On sector shares, West reported that stationary energy (buildings, streetlights, municipal buildings and homes) accounts for roughly 52% of community emissions, transportation 41% and waste about 6.9%. The municipal inventory separates town operations and school-district emissions; presenters said building and vehicle data are generally well covered through state reporting and Green Communities submissions, but waste-stream data need improvement.

Becerra highlighted recent and planned actions: a $1 million state grant to electrify Acton Town Hall (pending town meeting approvals), an Acton Power Choice promotion for a 100% green option for residents, a planned solar canopy for the public safety facility expected to provide close to 80% of that building's electricity needs (the town will capture savings through credits while the panels remain owned by a third party), and an expanding municipal EV fleet (12 fully electric vehicles so far). The office also runs a clean-energy coaching program that has engaged roughly 330 residents since 2023, multifamily outreach supported by a federal grant and a pilot composting program at the Red House, town hall and Acton Memorial Library.

West said the Minuteman Regional Bike Share received a $187,000 MassDOT grant to fund a three-year regional program in Acton, Concord, Lincoln and Maynard; seven stations will host pedal and adaptive bikes and three stations are sited near MBTA stations to improve first/last-mile connections.

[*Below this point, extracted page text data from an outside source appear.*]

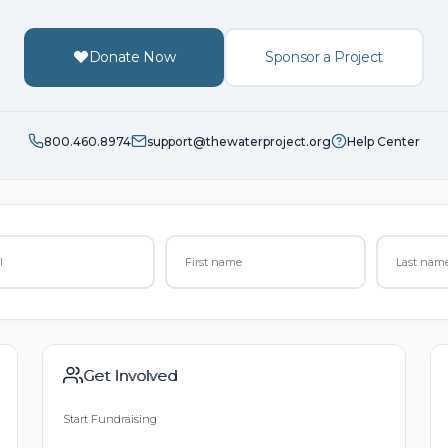
Donate Now
Sponsor a Project
800.460.8974
support@thewaterproject.org
Help Center
Get Involved
Start Fundraising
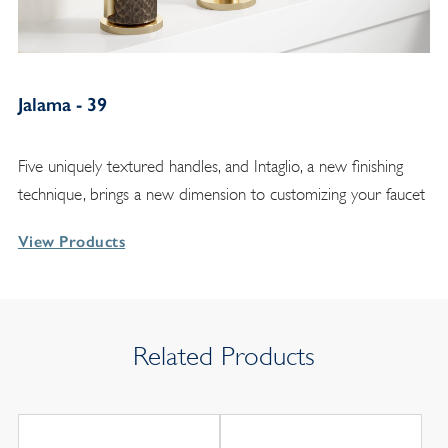
Jalama - 39
Five uniquely textured handles, and Intaglio, a new finishing
technique, brings a new dimension to customizing your faucet
View Products
Related Products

Board members praised the progress and asked technical questions about accounting methods (for example, how electricity used to charge EVs is allocated between stationary and transportation sectors). Presenters said current residential electricity data sources do not disaggregate charging from other residential electricity uses; they recommended state-level data enhancements to improve future inventories.

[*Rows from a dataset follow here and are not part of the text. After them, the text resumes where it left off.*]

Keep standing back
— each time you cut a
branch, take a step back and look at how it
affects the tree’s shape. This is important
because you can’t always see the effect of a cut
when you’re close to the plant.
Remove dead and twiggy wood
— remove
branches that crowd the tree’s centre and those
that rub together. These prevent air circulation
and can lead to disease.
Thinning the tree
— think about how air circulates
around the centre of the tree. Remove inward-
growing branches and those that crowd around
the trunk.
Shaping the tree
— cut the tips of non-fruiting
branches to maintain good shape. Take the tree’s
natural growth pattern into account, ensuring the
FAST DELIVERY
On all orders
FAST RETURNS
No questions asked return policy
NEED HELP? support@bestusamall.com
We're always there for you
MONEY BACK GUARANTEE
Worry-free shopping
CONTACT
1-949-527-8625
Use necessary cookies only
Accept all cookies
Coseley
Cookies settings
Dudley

The presenters identified the principal data gap as waste reporting from private haulers and the school district, and recommended continuing outreach to those stakeholders to improve future inventories. The office plans targeted monitoring and additional slides and materials on resilience actions (hazard mitigation and municipal vulnerability preparedness plans published December 2024) at a later date.

The board invited the Sustainability Office to return with follow-up materials and to continue publishing monthly tracker updates and progress markers.